In case there are any unforeseen consequences, even if the contract is well-drafted, the parties shall be ready for everything. So, in a custom software development contract, the force majeure clause must be mentioned.
The force majeure may contain anything like a flood, wars, etc. In present times, the force majeure clause generally applies due to government orders or quarantine situations. If the contract doesn’t contain this clause, the party cannot invoke it. If they do, it may be considered as a violation.
- ‘Force Majeure’ means anything outside the reasonable control of a party, including but not limited to, acts of God, fire, storm, flood, earthquake, explosion, accident, acts of the public enemy, war, rebellion, insurrection, sabotage or failure, epidemic, quarantine restriction, labour dispute, labour shortage, power shortage, failure or delay in transportation, including any act or omission (including laws, regulations, disapprovals or failures to approve) of any government or government agency.
- If a party is wholly or partially precluded from complying with its obligations under this Agreement by Force Majeure, for more than 60 days then without prejudice to any of its other existing rights, the Company shall have the right to immediately terminate the Agreement.
If the contract is terminated by the parties, for whatever reason, the parties shall not defame each other and they shall not offer employment to any employee of the other party. This clause must be well-mentioned in the contract.
During the period of this Agreement and for 60 days thereafter, regardless of the reason or cause for that termination, neither Party will directly or indirectly engage in any conduct that will substantially diminish the value of the other Party’s business including, without limitation:
- Solicit or attempt to solicit any business from any of the other Party’s customers, clients, or prospects;
- Offer employment to or hire any employee or subcontractor of the other Party.
Miscellaneous (boilerplate clauses)
The general conditions or the general clauses of governing law, notices, no waiver, assignment, excusable delays, etc shall be mentioned while drafting the custom software development contract.
- This Agreement shall be governed by the laws of India. Such Courts shall (subject to the exhaustion of the procedure set out in the foregoing for alternative dispute resolution) have exclusive jurisdiction for the settlement of all disputes arising under this Agreement.
- All notices to be given under this Agreement will be in writing and will be served by hand or courier to the address of the recipient shown on the front page of this Agreement or any other address the recipient may designate by notice given in accordance with this clause.
- No delay or failure by either party to exercise any of its power, rights or remedies under this Agreement will operate as a waiver of them nor will any single or partial exercise of any such powers, rights or remedies preclude any other or further exercise of them. Any waiver, to be effective, must be in writing.
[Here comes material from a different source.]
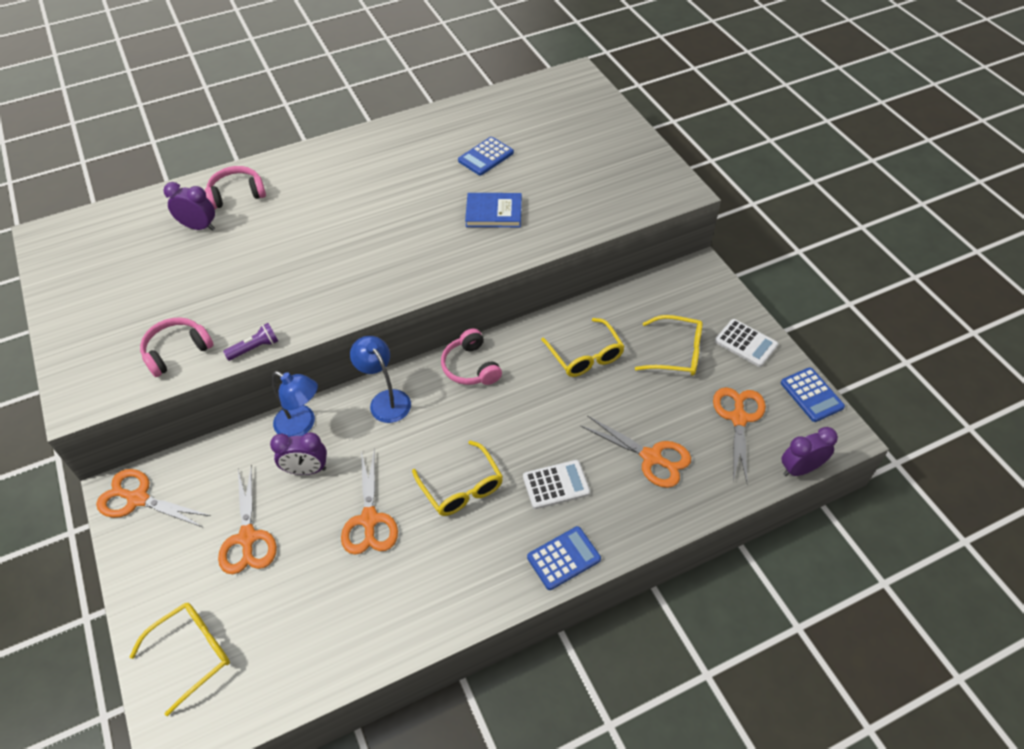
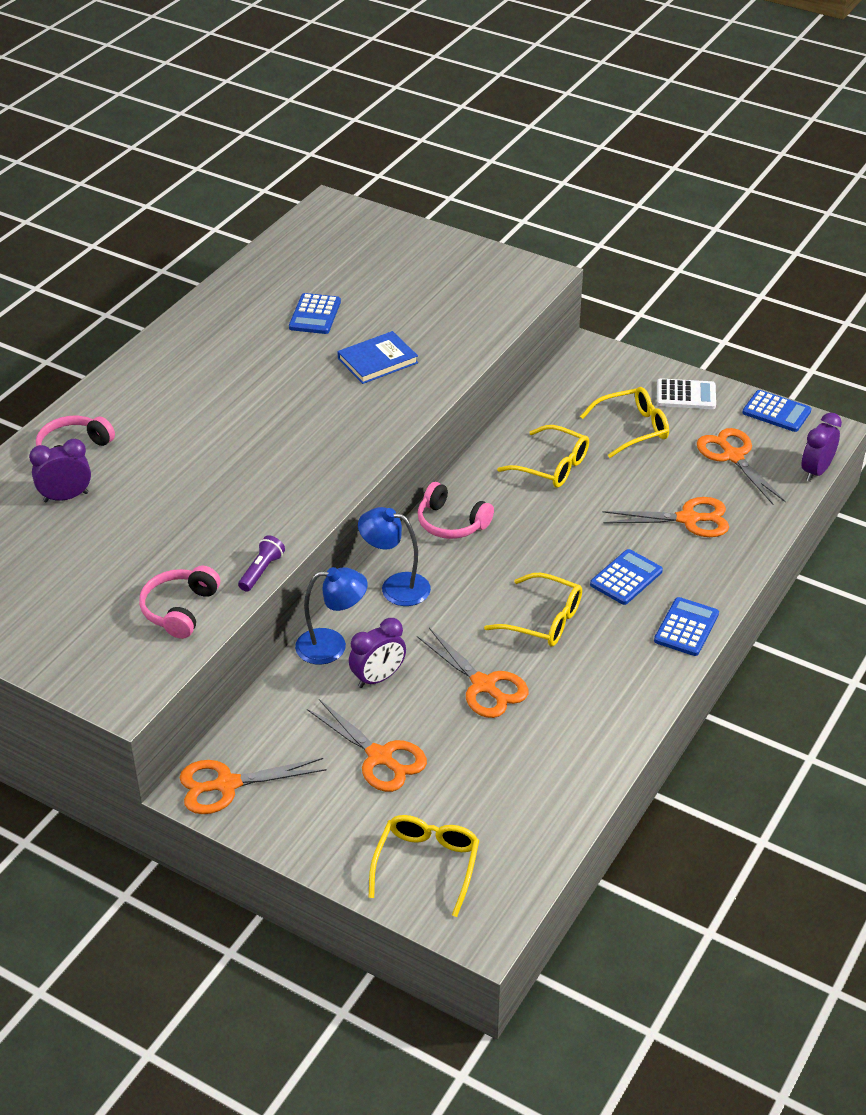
camera: 35 degrees left, 10 degrees down
(556, 485) = (626, 578): white calculator -> blue calculator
It is very important to think of all the circumstances while drafting any agreement or contract. The contract of custom software development is no exception. The clauses must be well-drafted to avoid any confusion and overlapping. The parties shall wisely choose their preferred type of contract. A contract that suits the requirements of both the parties and their project, i.e. software that needs to be delivered, may be beneficial.